From 02c7ef319898e33650aad90759c98712d3777cad Mon Sep 17 00:00:00 2001
From: Hui Zhang <zhtclz@foxmail.com>
Date: Mon, 22 Nov 2021 10:30:54 +0000
Subject: [PATCH] format data support multi output

---
 examples/ted_en_zh/t0/run.sh |  3 ++-
 utils/format_data.py         | 15 ++++++++++++---
 2 files changed, 14 insertions(+), 4 deletions(-)

diff --git a/examples/ted_en_zh/t0/run.sh b/examples/ted_en_zh/t0/run.sh
index e9f4a058..654d4dce 100755
--- a/examples/ted_en_zh/t0/run.sh
+++ b/examples/ted_en_zh/t0/run.sh
@@ -2,6 +2,7 @@
 set -e
 source path.sh
 
+gpus=0,1,2,3
 stage=0
 stop_stage=100
 conf_path=conf/transformer_joint_noam.yaml
@@ -21,7 +22,7 @@ fi
 
 if [ ${stage} -le 1 ] && [ ${stop_stage} -ge 1 ]; then
     # train model, all `ckpt` under `exp` dir
-    CUDA_VISIBLE_DEVICES=0,1,2,3,4,5,6,7 ./local/train.sh ${conf_path}  ${ckpt}
+    CUDA_VISIBLE_DEVICES=${gpus} ./local/train.sh ${conf_path} ${ckpt}
 fi
 
 if [ ${stage} -le 2 ] && [ ${stop_stage} -ge 2 ]; then
diff --git a/utils/format_data.py b/utils/format_data.py
index f9b5e6aa..2fa1924a 100755
--- a/utils/format_data.py
+++ b/utils/format_data.py
@@ -87,15 +87,24 @@ def main():
                 tokens = text_feature.tokenize(line)

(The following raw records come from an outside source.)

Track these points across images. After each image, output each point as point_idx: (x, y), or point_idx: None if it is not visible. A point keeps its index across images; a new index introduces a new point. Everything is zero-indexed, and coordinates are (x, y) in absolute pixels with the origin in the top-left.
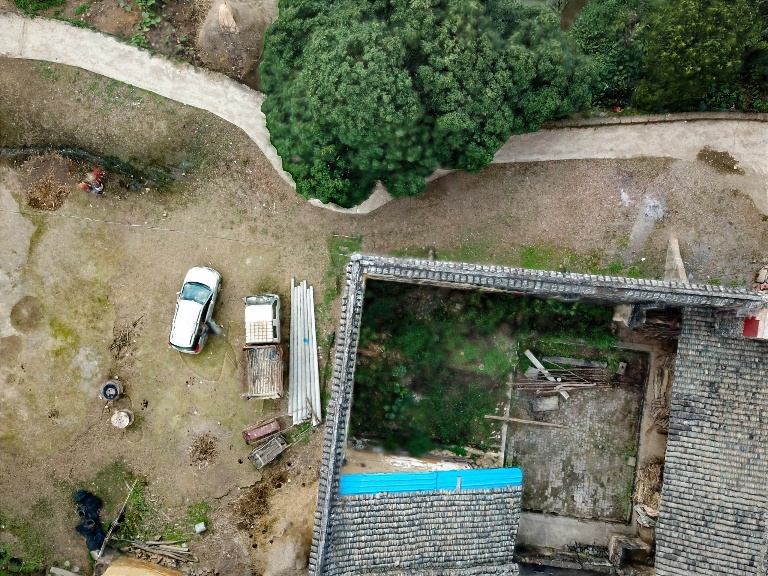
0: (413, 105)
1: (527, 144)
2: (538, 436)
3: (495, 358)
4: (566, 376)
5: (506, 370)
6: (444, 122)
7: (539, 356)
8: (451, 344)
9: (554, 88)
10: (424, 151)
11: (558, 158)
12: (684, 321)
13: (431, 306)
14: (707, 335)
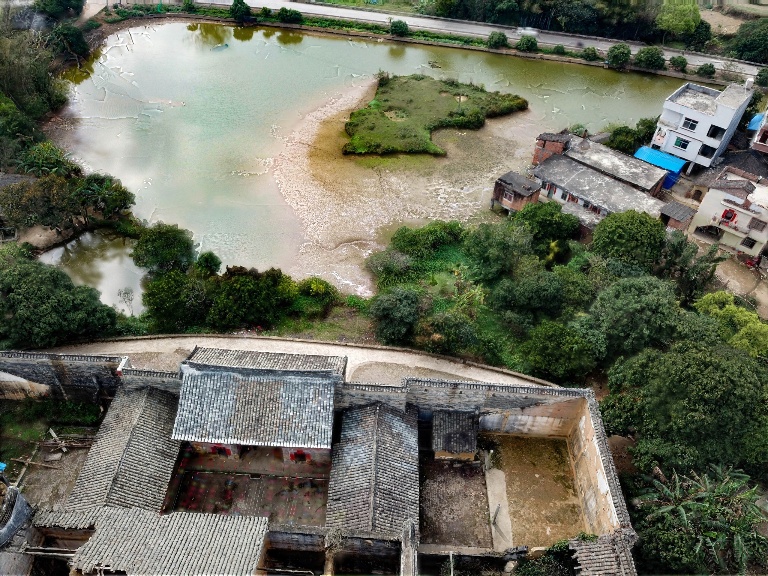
0: (0, 304)
1: (90, 349)
2: (43, 475)
3: (30, 433)
4: (69, 441)
5: (35, 439)
6: (17, 314)
7: (58, 433)
8: (7, 426)
9: (84, 311)
10: (10, 330)
11: (103, 354)
12: (116, 392)
13: (5, 410)
14: (123, 395)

                 tokenids = text_feature.featurize(line)
                 output_json['output'].append({
-                    'name': 'traget1',
+                    'name': 'target1',
                     'shape': (len(tokenids), vocab_size),
                     'text': line,
                     'token': ' '.join(tokens),
                     'tokenid': ' '.join(map(str, tokenids)),
                 })
             else:
-                # isinstance(line, list), multi target 
-                raise NotImplementedError("not support multi output now!")

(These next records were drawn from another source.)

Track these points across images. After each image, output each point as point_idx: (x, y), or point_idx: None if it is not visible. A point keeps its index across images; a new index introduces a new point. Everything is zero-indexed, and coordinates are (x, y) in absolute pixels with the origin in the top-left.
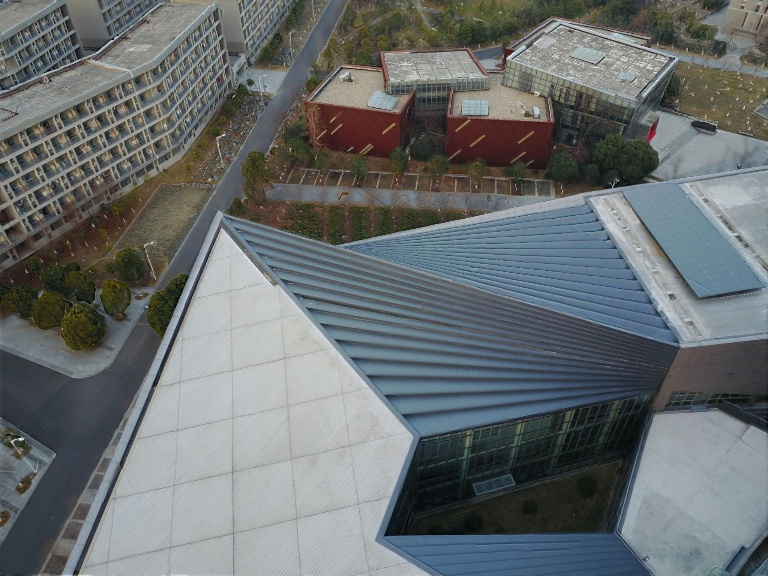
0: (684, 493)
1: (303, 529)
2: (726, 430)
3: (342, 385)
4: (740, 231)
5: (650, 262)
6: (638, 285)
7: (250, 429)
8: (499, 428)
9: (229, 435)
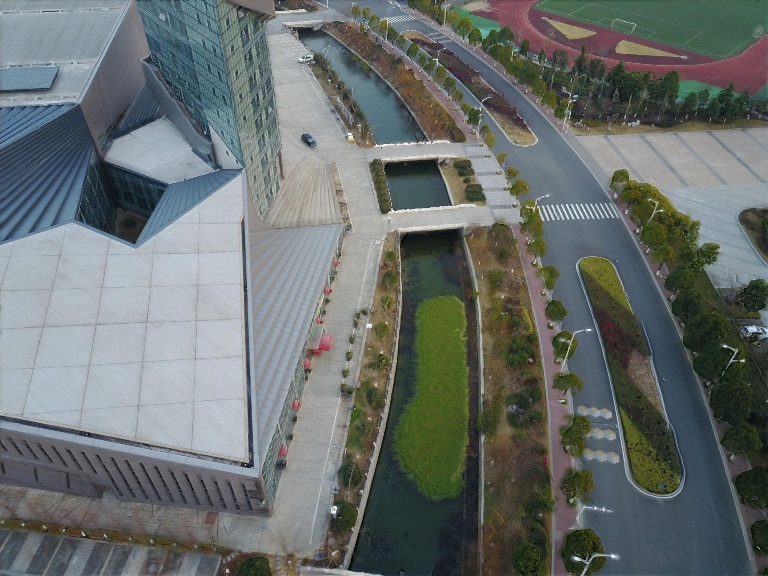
0: (157, 161)
1: (111, 284)
2: (128, 140)
3: (2, 256)
4: (7, 64)
5: (3, 100)
6: (19, 108)
7: (7, 316)
8: (83, 200)
9: (5, 331)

+                # isinstance(line, list), multi target in one vocab
+                for i, item in enumerate(line, 1):
+                    tokens = text_feature.tokenize(item)
+                    tokenids = text_feature.featurize(item)
+                    output_json['output'].append({
+                        'name': f'target{i}',
+                        'shape': (len(tokenids), vocab_size),
+                        'text': item,
+                        'token': ' '.join(tokens),
+                        'tokenid': ' '.join(map(str, tokenids)),
+                    })
 
             # input
             line = line_json['feat']